Era un secreto que se llevaría a la tumba, y que lo mantenía orgulloso de su pose de villano irremediable: Lisandro podía fingir muchas cosas, pero a él jamás iba a engañarlo con su antifaz de persona insufrible. Lo conocía tan bien, que estaba seguro del tamaño del amor que crecía entre Cat y él a pesar de las circunstancias.

Entonces comprendió la naturaleza de sus errores; él era, y durante mucho, mucho tiempo había sido, la circunstancia que no les había permitido madurar. Lisandro, por su lado, había dejado que Catalina se marchara una y otra vez. Y Catalina, como siempre, seguía esperando por él. Mientras sonreía, Vittorio Rocca saboreó la línea imaginaria de su encierro. Más que purgar una condena, su cuerpo estaba lleno de libertad.

Tomó la pluma con su mano izquierda, porque era surdo. Y comenzó a escribir. Dos únicas líneas. Nueve únicas palabras. Todos suprimían un solo significado. Era uno que Vittorio nunca podría pronunciar. Sabía que la tumba lo arrastraría primero antes de poder expresarse de manera humana. Por eso también sabía que gran parte de su ser ya no era humano.

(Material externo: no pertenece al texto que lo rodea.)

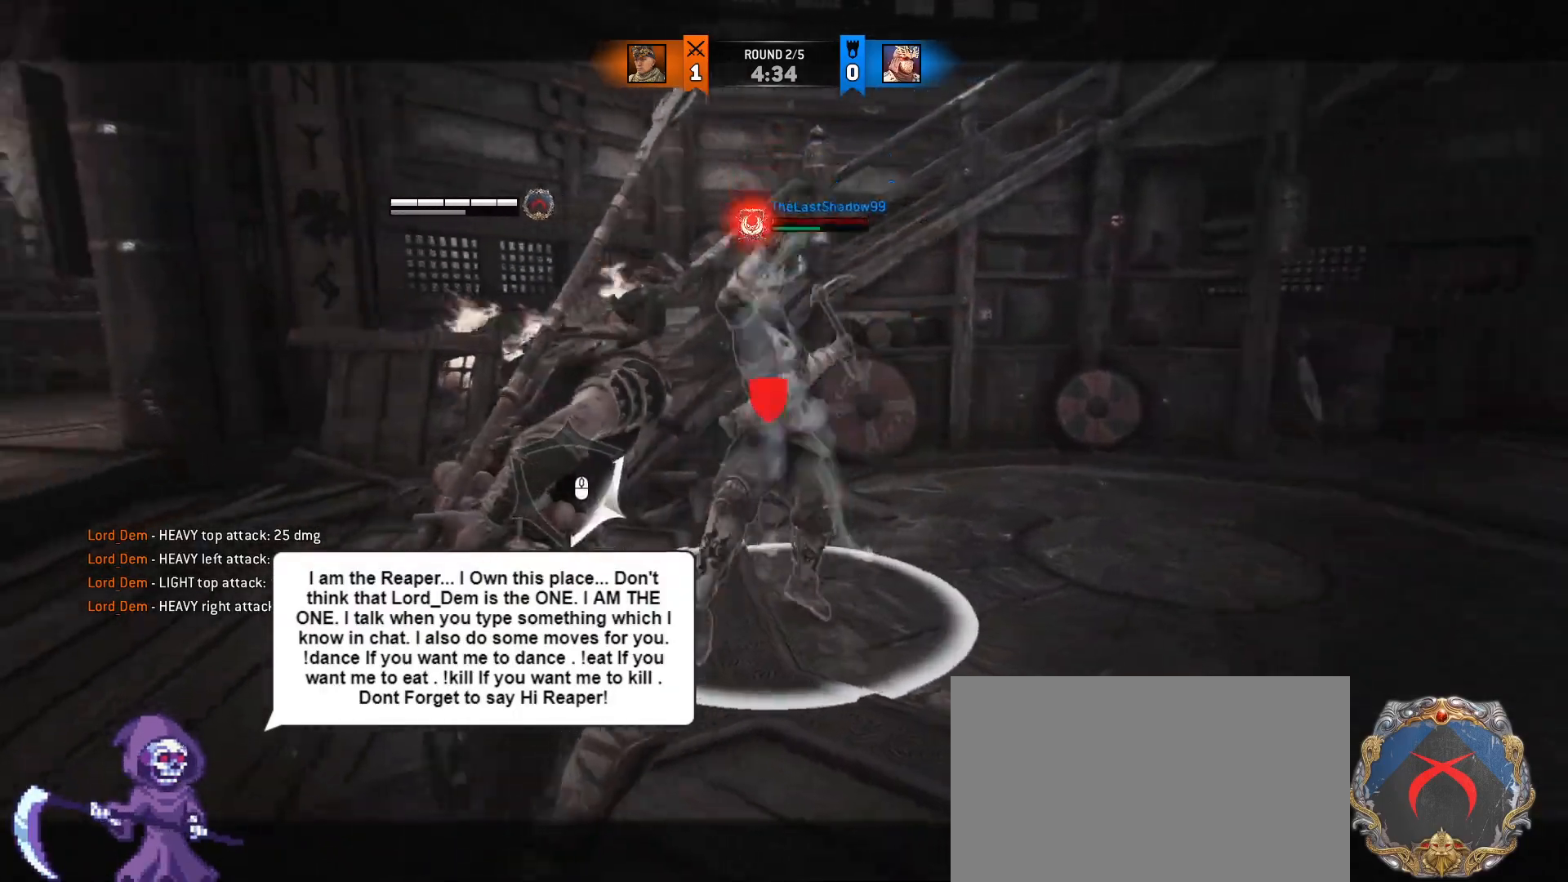
{"keys": [], "mouse": [], "events": [[283, "d", "up"], [333, "mouse_wheel", "down"], [467, "mouse_wheel", "up"]]}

Dobló la hoja por la mitad y luego la volvió a doblar, con mucho cuidado. El chasquido del papel en su dorso era como un recuerdo que intentaba meterse en su memoria. Una y muchas otras veces había intentado empujarlo al interior que no alcanzaba con las manos. Pero parecía estar reticente a irse por completo. Observó la hoja y el recuerdo le pinchó una neurona, luego otra y otra más hasta que una proyección de su infancia se coló en su mente.

Las palabras que había escrito tenían un trasfondo que solo Lisandro entendería: porque era experto entendiendo a la gente que le hacía daño. Sin embargo, Vittorio Rocca aún tenía esperanzas en él.

La memoria era tan vívida que se sintió caminando por los pasillos de Púrpura, cuando apenas la adolescencia comenzaba a fluctuar en sus facciones. En el reflejo de la memoria, Lisandro no sabía nadar. Y él lo observaba, desde el umbral de la puerta, pelear con sus visores nuevos. De vez en cuando soltaba la escalerilla, pero no podía ir más allá. Era tan vívida, que casi pudo palpar el agua en sus pies, oler la lavanda a lo lejos y sentir el aire de los Alpes Marítimos; aún en la celda, su derredor parecía coloreado del atardecer en la hacienda.

Al tiempo que dejaba la pluma sobre la cama, se percató del agua que surcaba sus mejillas; las lágrimas involuntarias estaban saladas, espesas y llenas de palabras que nunca podría decir. Sin embargo, no se sentía culpable por nada; las cosas habían sucedido como el destino lo había premeditado. Y aunque le había enseñado a Lisandro cómo controlar el agua, a pesar de que le llegara al cuello, era consciente de que jamás le retribuiría las malas decisiones que con los años había tomado.

Esa era la más tangible de sus culpas: haber decidido caer en las garras del demonio. Haber decidido abandonar a Ilse. Y, por último, haber decidido escribir una carta de despedida para su hermano porque no deseaba verlo nunca, jamás, el resto de lo que pudiera significar estar vivo para él.

—¿Estás listo? —le preguntó un guardia, que estaba asomado al interior de la celda parcialmente.

Vittorio se dio cuenta de lo bien que se sentía recordar que no siempre había sido un monstruo. Asintió, doblando más la carta. No tenía idea de siquiera si la podía catalogar como una carta, pero lo importante era que Lisandro sí entendería lo que trataba de decir con aquellas nueve palabras.

El médico lo estaba esperando; mientras se ponía de pie, tomó la última decisión a la que iba a aferrarse. El guardia no solo lo guiaba hacia la sala de interrogaciones; sino que le estaba llevando a grabar la confesión que necesitaba hacer. Quizá contemplaría al frente el recuerdo de haberle enseñado a Lisé cómo nadar sin tener miedo.

Quizá vería que, al final de todo, el dolor tenía límites, y que habían llegado a ellos por la fuerza.